Tiny “living machines” made of frog cells can replicate themselves, making copies that can then go on to do the same. This newly described form of renewal offers insights into how to design biological machines that are self-perpetuating.
“This is an incredibly exciting breakthrough,” for the field of biologically based robotics, says Kirstin Petersen, an electrical and computer engineer at Cornell University who studies groups of robots. Robots that can copy themselves are an important step toward systems that don’t need humans to operate, she says.
Earlier this year, researchers described the behaviors of the lab-made living robots, called xenobots (SN: 3/31/21). Plucked out of frogs’ growing bodies, small clumps of skin stem cells from frog embryos knitted themselves into small spheres and began to move. Cellular extensions called cilia served as motors that powered the xenobots as they cruised around their lab dishes.
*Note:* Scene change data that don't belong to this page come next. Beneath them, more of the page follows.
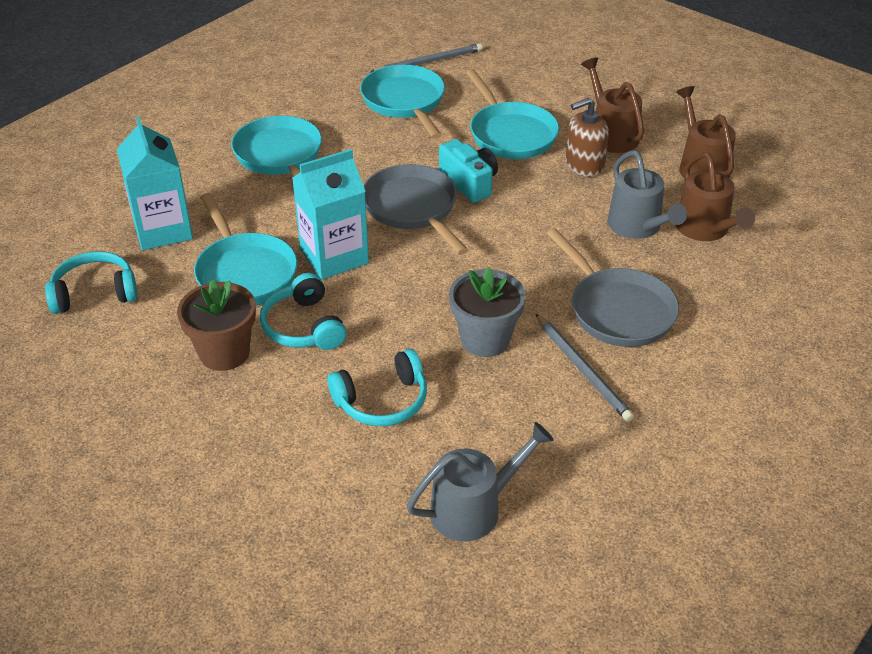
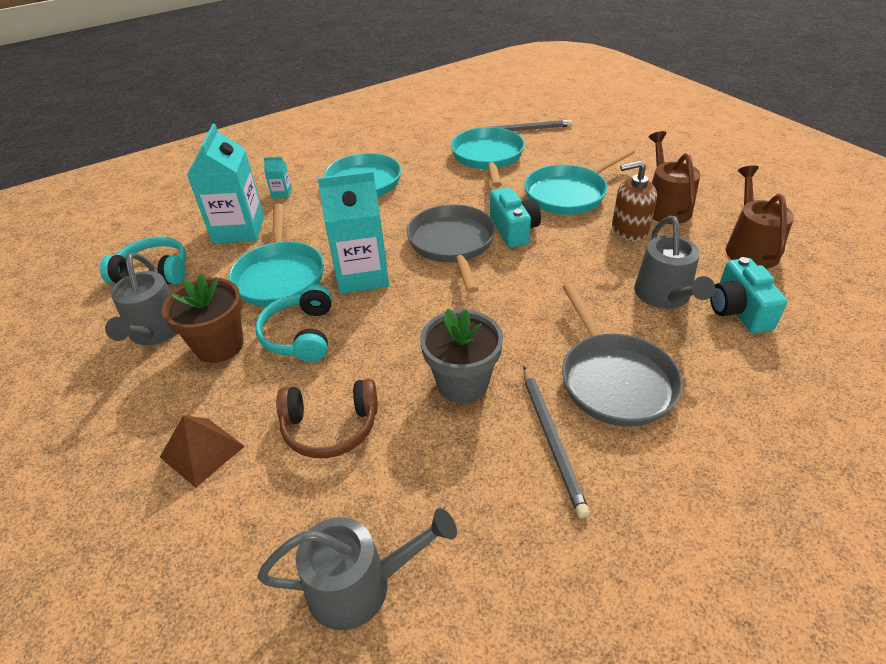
camera: 20 degrees right, 0 degrees up
(144, 352) = (156, 331): none -> grey watering can
(186, 179) = (281, 193): none -> turquoise carton
(271, 446) = (202, 451): none -> brown pyramid
(382, 401) = (330, 427): turquoise headphones -> brown headphones
(510, 134) = (569, 194): turquoise pan -> turquoise pan turned 60 degrees clockwise
(705, 229) = (738, 310): brown watering can -> turquoise camera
That cruising can have a bigger purpose, the researchers now report in the Dec. 7 Proceedings of the National Academy of Sciences. As the xenobots bumble about, they can gather loose frog cells into spheres, which then coalesce into xenobots themselves.
This type of movement-created reproduction, called kinematic self-replication by the researchers, appears to be new for living cells. Usually, reproducing organisms contribute some parental material to their offspring, says study coauthor Douglas Blackiston of Tufts University in Medford, Mass., and Harvard University. Sexual reproduction, for instance, requires parental sperm and egg cells to get started. Other types of reproduction involve cells splitting or budding off from a parent.
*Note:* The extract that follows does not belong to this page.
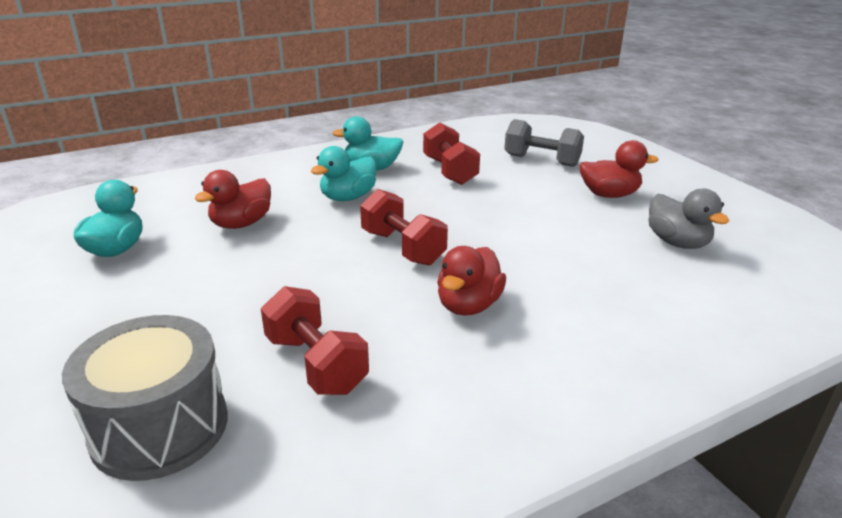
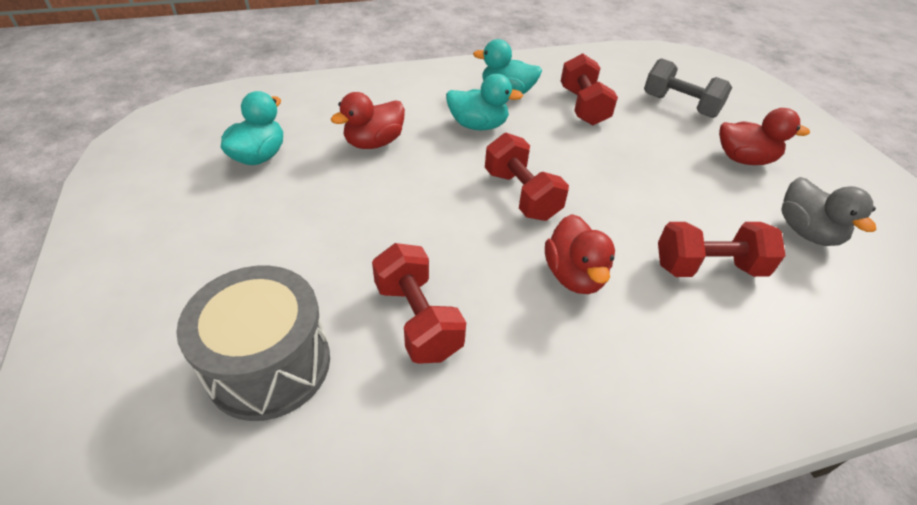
camera: 10 degrees right, 15 degrees up
(348, 197) = (478, 125): turquoise duck -> turquoise duck turned 135 degrees counterclockwise
(468, 305) = (574, 275): red duck -> red duck turned 45 degrees counterclockwise
(594, 281) = (708, 267): none -> red dumbbell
“Here, this is different,” Blackiston says. These xenobots are “finding loose parts, sort of like robotics parts in the environment, and cobbling them together.” Those collections then grow into “a second generation of xenobots that can move around like their parents,” Blackiston says.
Left to their own devices, spheroid xenobots could generally create only one more generation before dying out, the researchers found. But with the help of an artificial intelligence program that predicted an optimal shape for the original xenobots, the replication could be pushed to four generations.
The AI program predicted that a C shape, much like an openmouthed Pac-Man, would be a more efficient progenitor. Sure enough, when improved xenobots were let loose in a dish, they began scooping up loose cells into their gaping “mouths,” forming more sphere-shaped bots. A mobile offspring took shape once about 50 cells had glommed together in a parent’s opening, Blackiston says. A full-bodied xenobot consists of about 4,000 to 6,000 frog cells.
Xenobots’ tiny size is an advantage, Petersen says. “The fact that they were able to do this at such a small scale just makes it even better, because you can start to imagine biomedical application areas,” she says. Minuscule xenobots might be able to sculpt tissues for implantation, for instance, or go inside bodies to deliver therapeutics to specific spots.
Beyond the possible jobs for the xenobots, the research advances an important science, one that has existential importance for humans, says study coauthor Michael Levin, a developmental biologist at Tufts. That is, “the science of trying to anticipate and control the consequences of complex systems,” he says.
“Originally, no one would have predicted any of this,” Levin says. “These things are routinely doing things that surprise us.” With xenobots, researchers can push the limits of the unexpected. “This is about a safe way to explore and advance the science of being less surprised by things,” Levin says.